Why? The actual bio can be any length that meets the aligned
criteria between min and max, yes? So it's valid to split a
RWF_ATOMIC write request up into multiple min unit sized bios, is it
not? I mean, that's the whole point of the min/max unit setup, isn't
it? That the max sized write only guarantees that it will tear at
min unit boundaries, not within those min unit boundaries?

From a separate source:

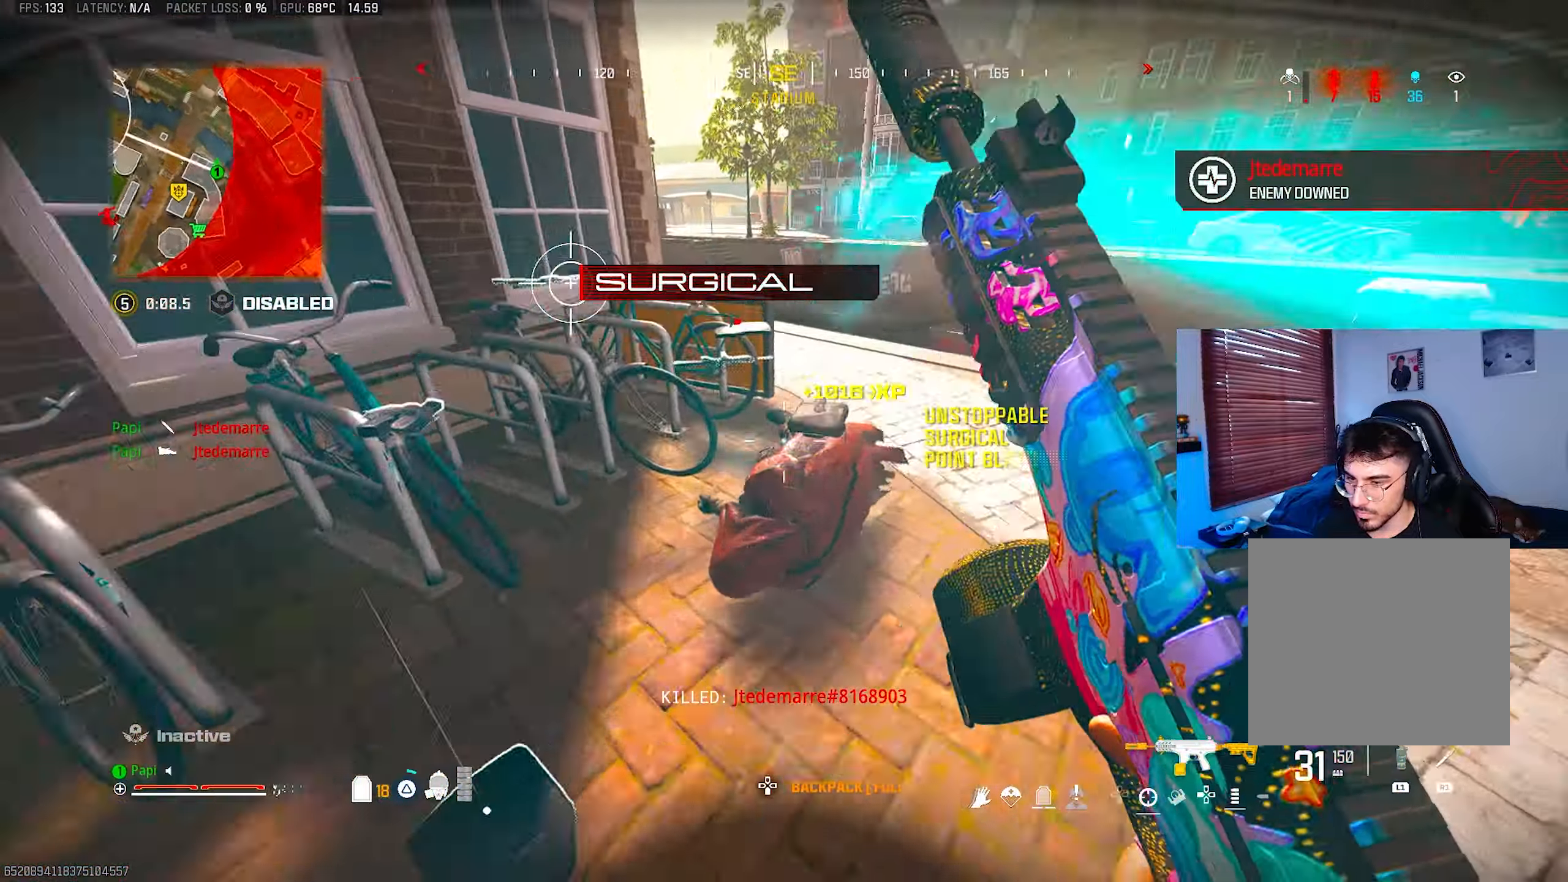
{"buttons": ["SQUARE"], "left_stick": "down-left", "right_stick": "up-right", "events": [[17, "left_stick", "center"], [33, "TRIANGLE", "up"], [67, "left_stick", "right"], [100, "TRIANGLE", "down"], [167, "TRIANGLE", "up"], [183, "right_stick", "left"], [300, "SQUARE", "down"], [317, "left_stick", "down"], [317, "right_stick", "up"], [367, "CIRCLE", "down"], [400, "right_stick", "up-right"], [417, "left_stick", "down-left"], [467, "CIRCLE", "up"]]}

If
I've understood this correctly, then why does this "single bio for
large atomic write" constraint need to exist?


> +		}
>  		if (dio->flags & IOMAP_DIO_WRITE) {
>  			task_io_account_write(n);
>  		} else {
> @@ -554,6 +571,8 @@ __iomap_dio_rw(struct kiocb *iocb, struct iov_iter *iter,
>  	struct blk_plug plug;
>  	struct iomap_dio *dio;
>  	loff_t ret = 0;
> +	bool is_read = iov_iter_rw(iter) == READ;
> +	bool atomic_write = (iocb->ki_flags & IOCB_ATOMIC) && !is_read;

This does not need to be done here, because....

>  
>  	trace_iomap_dio_rw_begin(iocb, iter, dio_flags, done_before);
>  
> @@ -579,7 +598,7 @@ __iomap_dio_rw(struct kiocb *iocb, struct iov_iter *iter,
>  	if (iocb->ki_flags & IOCB_NOWAIT)
>  		iomi.flags |= IOMAP_NOWAIT;
>  
> -	if (iov_iter_rw(iter) == READ) {
> +	if (is_read) {
>  		/* reads can always complete inline */
>  		dio->flags |= IOMAP_DIO_INLINE_COMP;
>  
> @@ -605,6 +624,9 @@ __iomap_dio_rw(struct kiocb *iocb, struct iov_iter *iter,
>  		if (iocb->ki_flags & IOCB_DIO_CALLER_COMP)
>  			dio->flags |= IOMAP_DIO_CALLER_COMP;
>  
> +		if (atomic_write)
> +			iomi.flags |= IOMAP_ATOMIC_WRITE;

.... it is only checked once in the write path, so

		if (iocb->ki_flags & IOCB_ATOMIC)
			iomi.flags |= IOMAP_ATOMIC;

> +
>  		if (dio_flags & IOMAP_DIO_OVERWRITE_ONLY) {
>  			ret = -EAGAIN;
>  			if (iomi.pos >= dio->i_size ||
> diff --git a/fs/iomap/trace.h b/fs/iomap/trace.h
> index c16fd55f5595..f9932733c180 100644
> --- a/fs/iomap/trace.h
> +++ b/fs/iomap/trace.h
> @@ -98,7 +98,8 @@ DEFINE_RANGE_EVENT(iomap_dio_rw_queued);
>  	{ IOMAP_REPORT,		"REPORT" }, \
>  	{ IOMAP_FAULT,		"FAULT" }, \
>  	{ IOMAP_DIRECT,		"DIRECT" }, \
> -	{ IOMAP_NOWAIT,		"NOWAIT" }
> +	{ IOMAP_NOWAIT,		"NOWAIT" }, \
> +	{ IOMAP_ATOMIC_WRITE,	"ATOMIC" }

We already have an IOMAP_WRITE flag, so IOMAP_ATOMIC is the modifier
for the write IO behaviour (like NOWAIT), not a replacement write
flag.

-Dave.
-- 
Dave Chinner
david@fromorbit.com